The 11-week campaign was considered too close to call for nearly two months, a virtual tie between the Conservatives, Liberals and left-leaning New Democratic Party (NDP).
But the emergence of Trudeau, the 43-year-old son of former Prime Minister Pierre Trudeau, as frontrunner in recent polls has much of Canada's national media writing Harper's political obituary after nine years in office.
Still, a potential three-way split in votes means it will be hard for either the Conservatives or center-left Liberals to win a majority of seats. A minority victory would likely presage another election in less than two years.
The Conservatives also tend to surpass poll forecasts, in part because of a strong get-out-the-vote machine. Harper exceeded expectations by winning a majority in 2011 after two minorities in 2006 and 2008.

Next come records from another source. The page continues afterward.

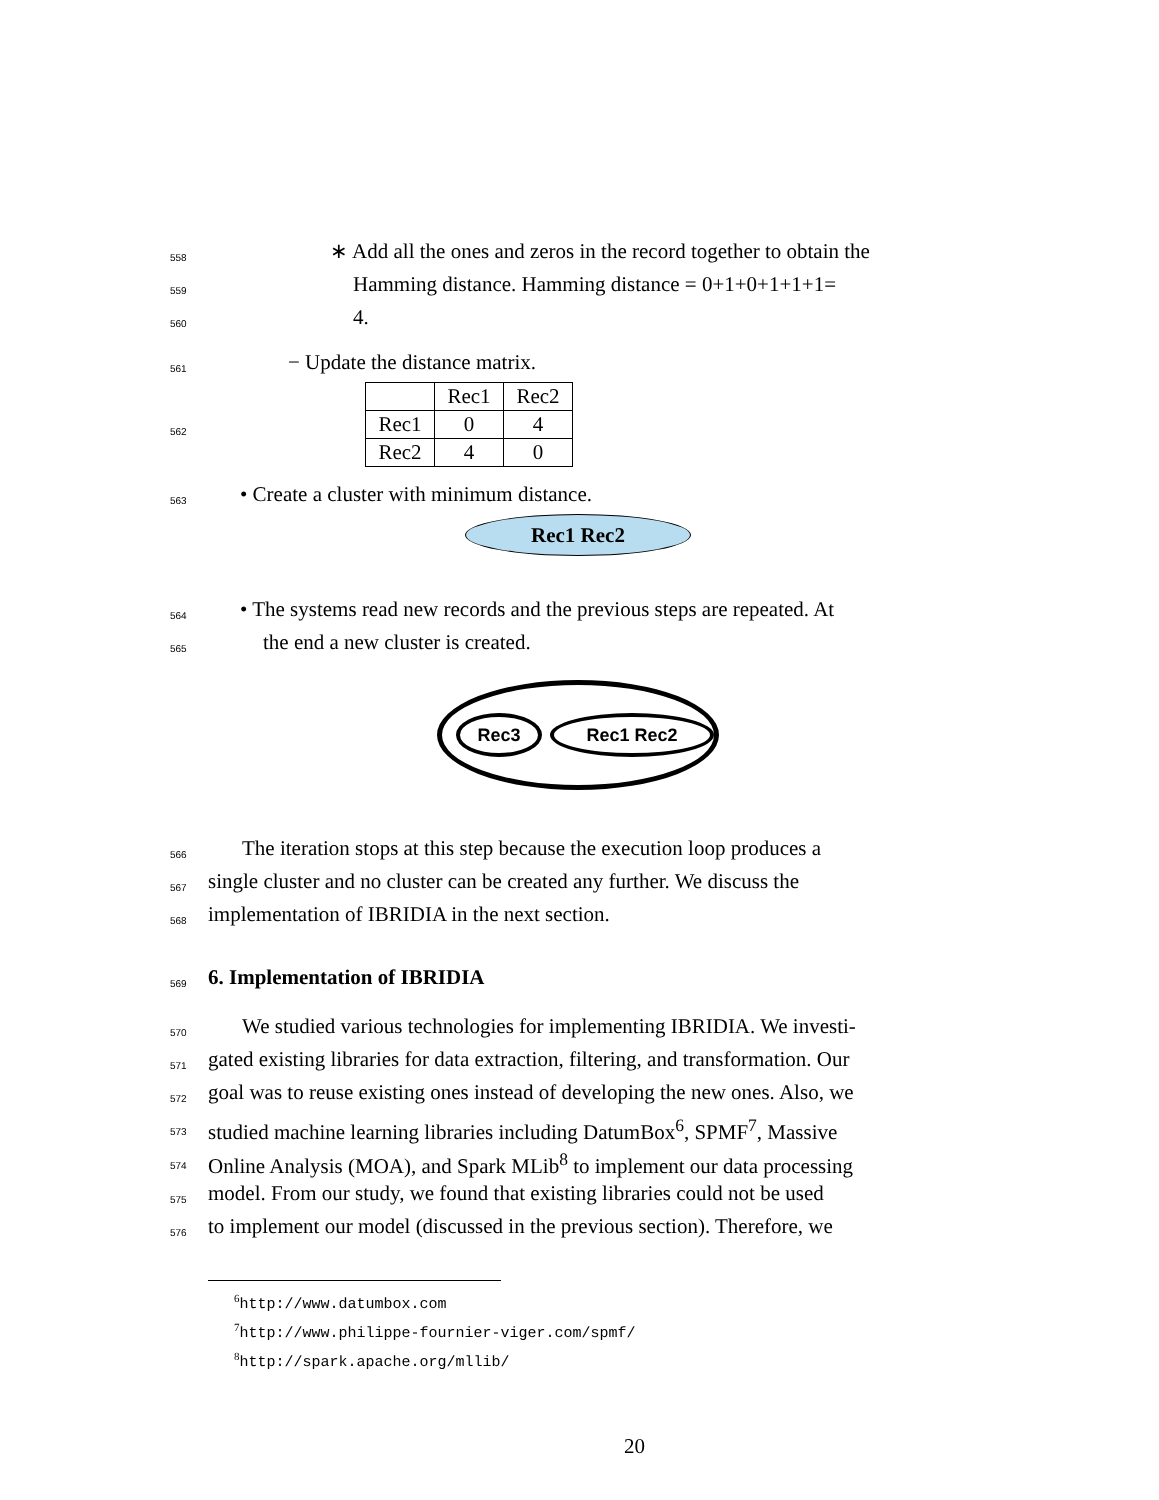558 ∗ Add all the ones and zeros in the record together to obtain the
559 Hamming distance. Hamming distance = 0+1+0+1+1+1=
560 4.
561 − Update the distance matrix.
562
| | Rec1 | Rec2 |
| Rec1 | 0 | 4 |
| Rec2 | 4 | 0 |
563 • Create a cluster with minimum distance.
Rec1 Rec2
564 • The systems read new records and the previous steps are repeated. At
565 the end a new cluster is created.
Rec3 Rec1 Rec2
566 The iteration stops at this step because the execution loop produces a
567 single cluster and no cluster can be created any further. We discuss the
568 implementation of IBRIDIA in the next section.
569
6. Implementation of IBRIDIA
570 We studied various technologies for implementing IBRIDIA. We investi-
571 gated existing libraries for data extraction, filtering, and transformation. Our
572 goal was to reuse existing ones instead of developing the new ones. Also, we
573 studied machine learning libraries including DatumBox<sup>6</sup>, SPMF<sup>7</sup>, Massive
574 Online Analysis (MOA), and Spark MLib<sup>8</sup> to implement our data processing
575 model. From our study, we found that existing libraries could not be used
576 to implement our model (discussed in the previous section). Therefore, we
<sup>6</sup> http://www.datumbox.com
<sup>7</sup> http://www.philippe-fournier-viger.com/spmf/
<sup>8</sup> http://spark.apache.org/mllib/
20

The NDP, an early favorite to win, has faded to third place but could play a major powerbroker role in a minority situation. The NDP has said it would topple a Harper government at the earliest opportunity but would likely cooperate with a Liberal minority government, at least in part, to delay a costly new election.
The election could be decided once polls close in Ontario and Quebec, Canada's two largest provinces who hold a combined 199 seats of the 338-seat Parliament, at 9:30 p.m. ET. A close election could make the Pacific province of British Columbia the decider. Polls there close at 10 p.m. ET.

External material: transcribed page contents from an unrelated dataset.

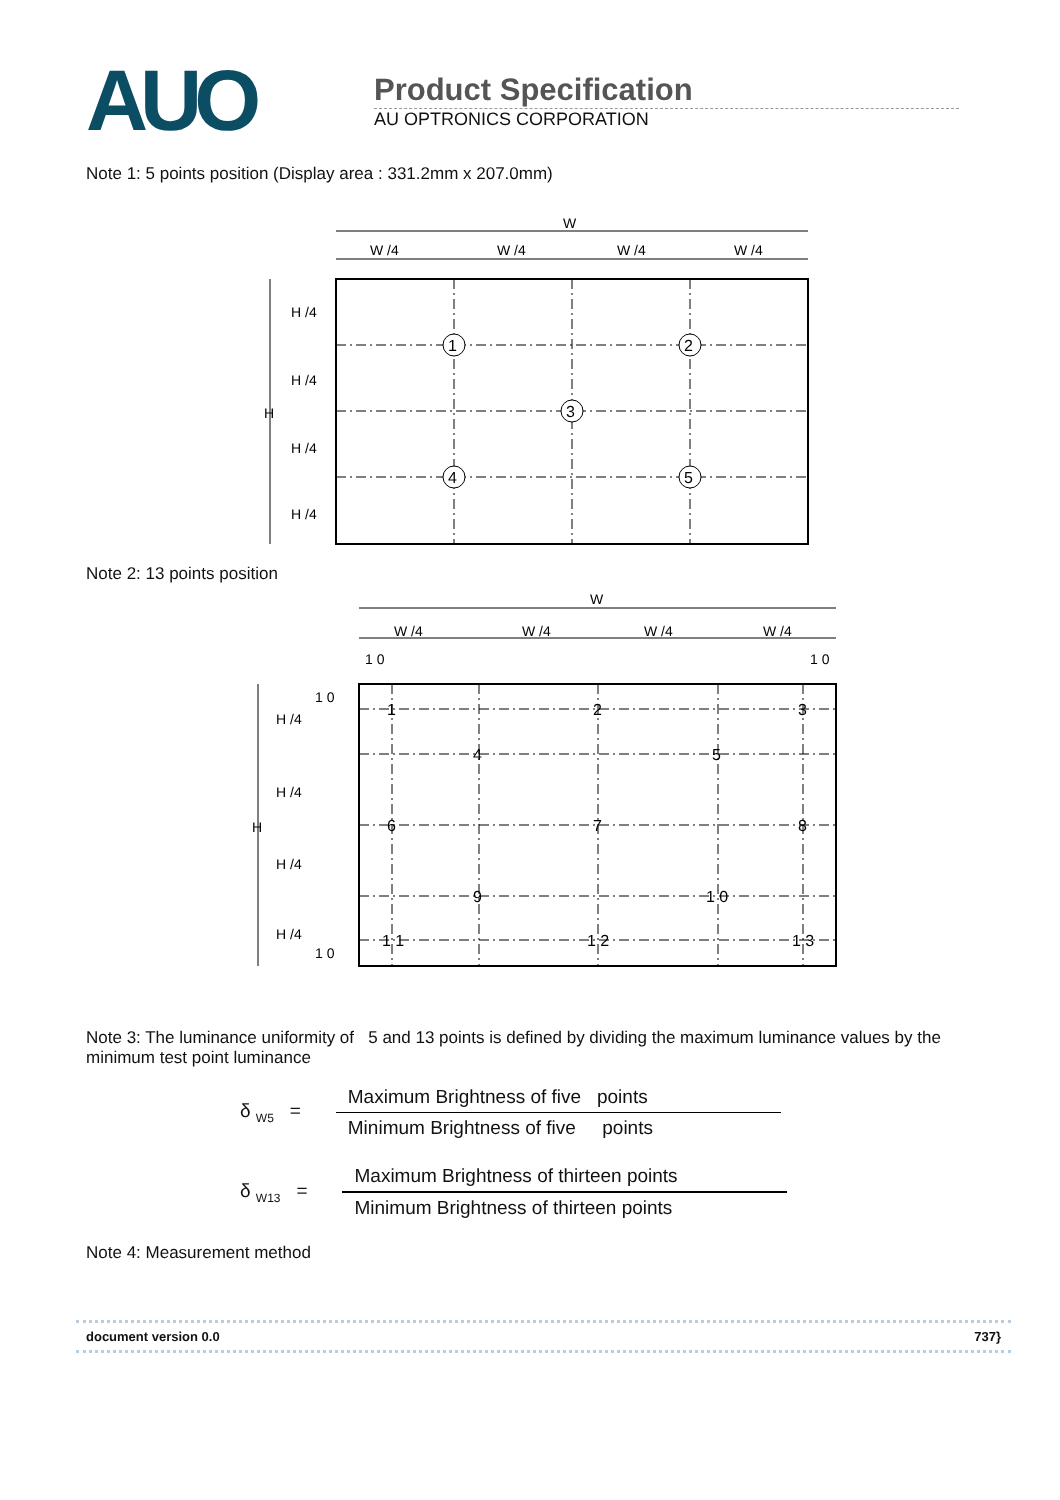AUO
Product Specification
AU OPTRONICS CORPORATION
Note 1: 5 points position (Display area : 331.2mm x 207.0mm)
W
W /4
W /4
W /4
W /4
H
H /4
H /4
H /4
H /4
1
2
3
4
5
Note 2: 13 points position
W
W /4
W /4
W /4
W /4
1 0
1 0
1 0
1 0
H
H /4
H /4
H /4
H /4
1
2
3
4
5
6
7
8
9
1 0
1 1
1 2
1 3
Note 3: The luminance uniformity of 5 and 13 points is defined by dividing the maximum luminance values by the minimum test point luminance
δ <sub>W5</sub> =
Maximum Brightness of five points
Minimum Brightness of five points
δ <sub>W13</sub> =
Maximum Brightness of thirteen points
Minimum Brightness of thirteen points
Note 4: Measurement method
document version 0.0 737}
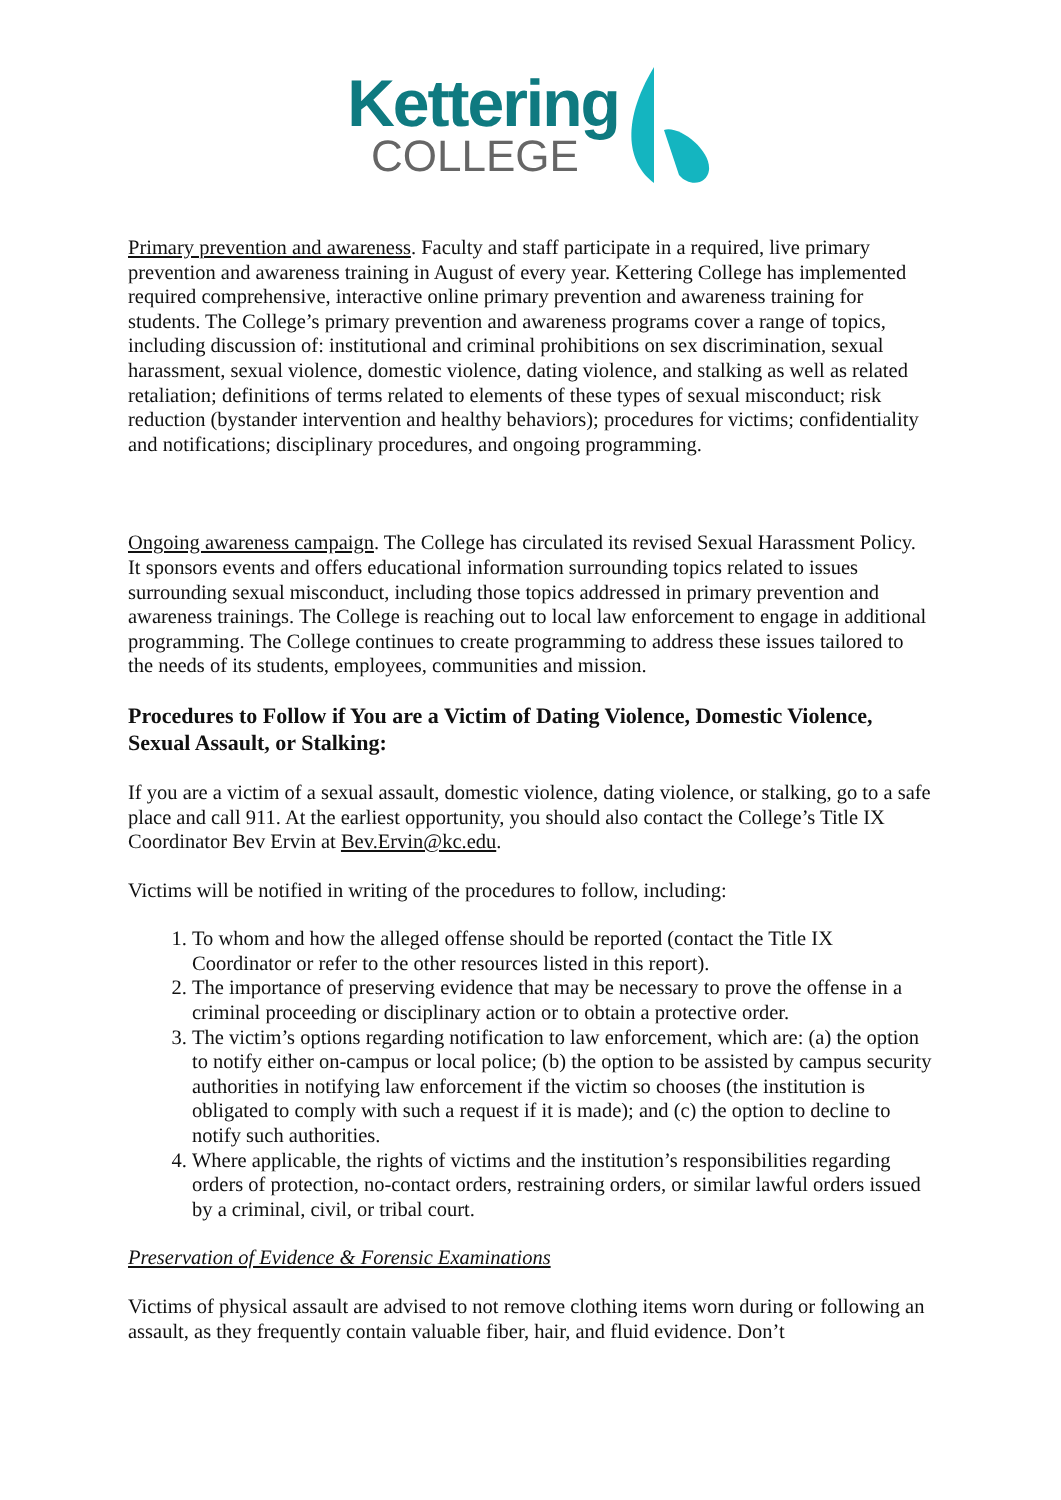Kettering
COLLEGE
Primary prevention and awareness. Faculty and staff participate in a required, live primary prevention and awareness training in August of every year. Kettering College has implemented required comprehensive, interactive online primary prevention and awareness training for students. The College’s primary prevention and awareness programs cover a range of topics, including discussion of: institutional and criminal prohibitions on sex discrimination, sexual harassment, sexual violence, domestic violence, dating violence, and stalking as well as related retaliation; definitions of terms related to elements of these types of sexual misconduct; risk reduction (bystander intervention and healthy behaviors); procedures for victims; confidentiality and notifications; disciplinary procedures, and ongoing programming.
Ongoing awareness campaign. The College has circulated its revised Sexual Harassment Policy. It sponsors events and offers educational information surrounding topics related to issues surrounding sexual misconduct, including those topics addressed in primary prevention and awareness trainings. The College is reaching out to local law enforcement to engage in additional programming. The College continues to create programming to address these issues tailored to the needs of its students, employees, communities and mission.
Procedures to Follow if You are a Victim of Dating Violence, Domestic Violence, Sexual Assault, or Stalking:
If you are a victim of a sexual assault, domestic violence, dating violence, or stalking, go to a safe place and call 911. At the earliest opportunity, you should also contact the College’s Title IX Coordinator Bev Ervin at Bev.Ervin@kc.edu.
Victims will be notified in writing of the procedures to follow, including:
1. To whom and how the alleged offense should be reported (contact the Title IX Coordinator or refer to the other resources listed in this report).
2. The importance of preserving evidence that may be necessary to prove the offense in a criminal proceeding or disciplinary action or to obtain a protective order.
3. The victim’s options regarding notification to law enforcement, which are: (a) the option to notify either on-campus or local police; (b) the option to be assisted by campus security authorities in notifying law enforcement if the victim so chooses (the institution is obligated to comply with such a request if it is made); and (c) the option to decline to notify such authorities.
4. Where applicable, the rights of victims and the institution’s responsibilities regarding orders of protection, no-contact orders, restraining orders, or similar lawful orders issued by a criminal, civil, or tribal court.
Preservation of Evidence & Forensic Examinations
Victims of physical assault are advised to not remove clothing items worn during or following an assault, as they frequently contain valuable fiber, hair, and fluid evidence. Don’t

Political pundits began to speculate on the makeup of a Trudeau government in the final weekend of the campaign while pondering what caused the downfall of Harper, 56, who has been criticized for his aloof personality but won credit for economic management in a decade of global fiscal uncertainty.
"Either his Conservative Party will win a small plurality of parliamentary seats in Monday's election, but then be defeated in the House of Commons, or his party will win fewer seats than the Liberals and hand over power," Globe and Mail columnist Jeffrey Simpson wrote. "Either way, time will soon be up for the Prime Minister."

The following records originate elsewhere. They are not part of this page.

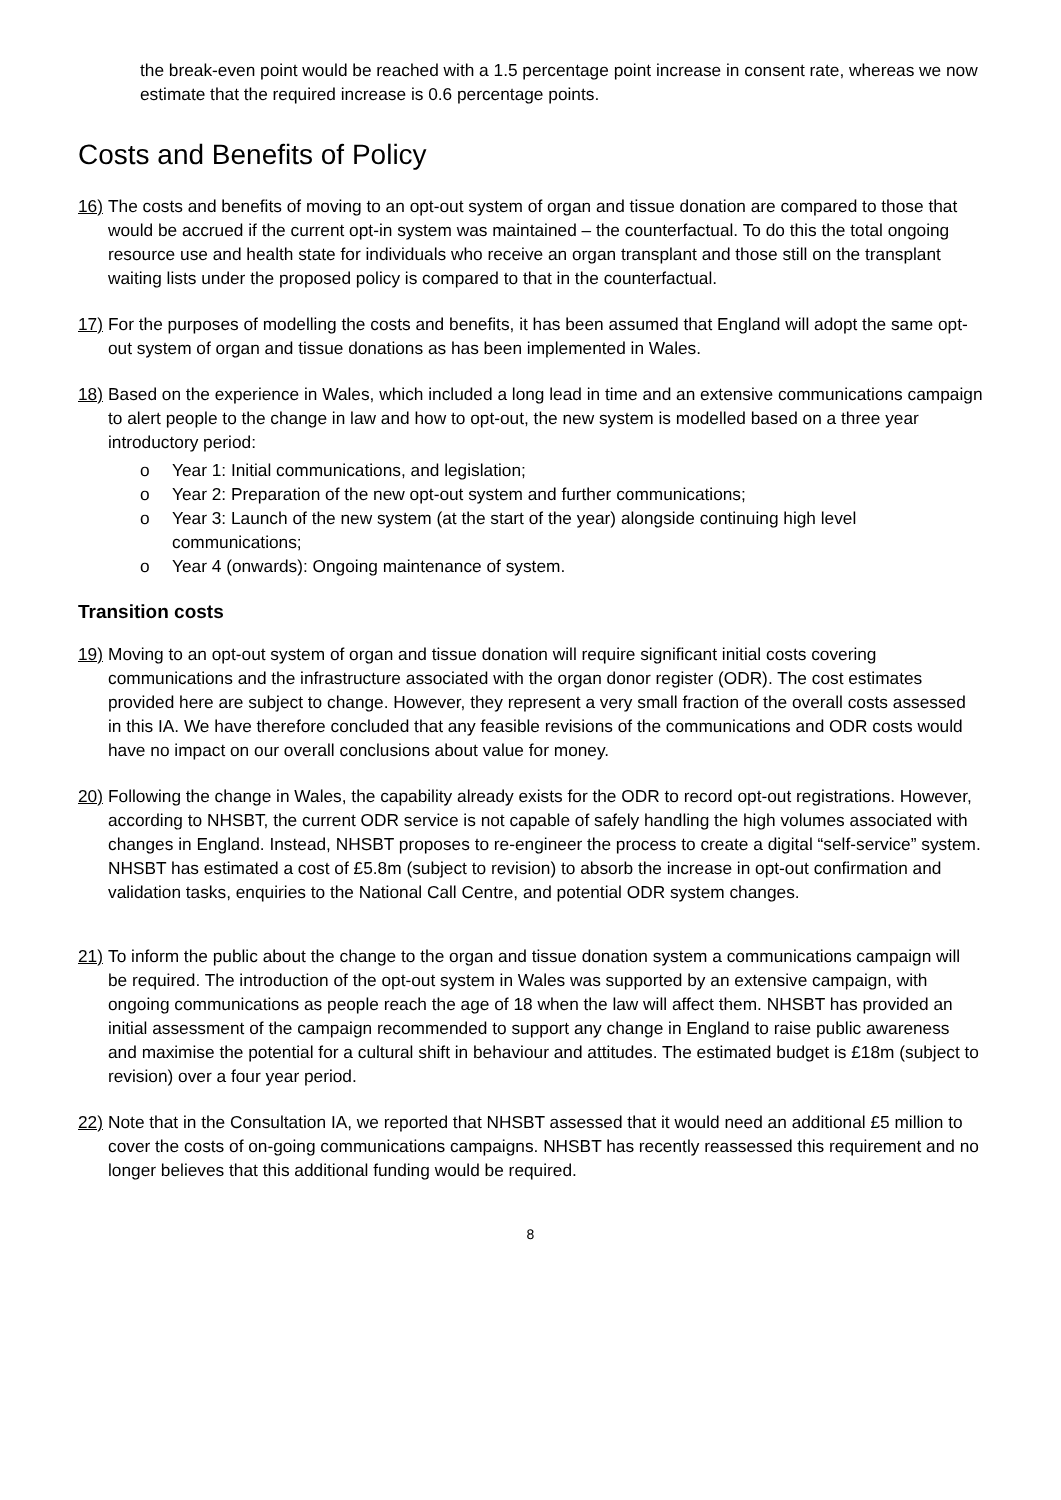the break-even point would be reached with a 1.5 percentage point increase in consent rate, whereas we now estimate that the required increase is 0.6 percentage points.
Costs and Benefits of Policy
16)
The costs and benefits of moving to an opt-out system of organ and tissue donation are compared to those that would be accrued if the current opt-in system was maintained – the counterfactual. To do this the total ongoing resource use and health state for individuals who receive an organ transplant and those still on the transplant waiting lists under the proposed policy is compared to that in the counterfactual.
17)
For the purposes of modelling the costs and benefits, it has been assumed that England will adopt the same opt-out system of organ and tissue donations as has been implemented in Wales.
18)
Based on the experience in Wales, which included a long lead in time and an extensive communications campaign to alert people to the change in law and how to opt-out, the new system is modelled based on a three year introductory period:
o Year 1: Initial communications, and legislation;
o Year 2: Preparation of the new opt-out system and further communications;
o Year 3: Launch of the new system (at the start of the year) alongside continuing high level communications;
o Year 4 (onwards): Ongoing maintenance of system.
Transition costs
19)
Moving to an opt-out system of organ and tissue donation will require significant initial costs covering communications and the infrastructure associated with the organ donor register (ODR). The cost estimates provided here are subject to change. However, they represent a very small fraction of the overall costs assessed in this IA. We have therefore concluded that any feasible revisions of the communications and ODR costs would have no impact on our overall conclusions about value for money.
20)
Following the change in Wales, the capability already exists for the ODR to record opt-out registrations. However, according to NHSBT, the current ODR service is not capable of safely handling the high volumes associated with changes in England. Instead, NHSBT proposes to re-engineer the process to create a digital “self-service” system. NHSBT has estimated a cost of £5.8m (subject to revision) to absorb the increase in opt-out confirmation and validation tasks, enquiries to the National Call Centre, and potential ODR system changes.
21)
To inform the public about the change to the organ and tissue donation system a communications campaign will be required. The introduction of the opt-out system in Wales was supported by an extensive campaign, with ongoing communications as people reach the age of 18 when the law will affect them. NHSBT has provided an initial assessment of the campaign recommended to support any change in England to raise public awareness and maximise the potential for a cultural shift in behaviour and attitudes. The estimated budget is £18m (subject to revision) over a four year period.
22)
Note that in the Consultation IA, we reported that NHSBT assessed that it would need an additional £5 million to cover the costs of on-going communications campaigns. NHSBT has recently reassessed this requirement and no longer believes that this additional funding would be required.
8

If he wins, Trudeau has said he will run small deficits to invest in infrastructure and boost Canada's economic growth, which has been anemic for years. He has also promised to follow a more multi-lateral approach on the global stage than did Harper and repair Canada's relationship with the United States.
Harper's campaign has focused on himself, with Conservative ministers making rock-star-style introductions of the prime minister at rallies. If he wins, Harper would be the first Canadian prime minister since 1908 to triumph in four consecutive elections.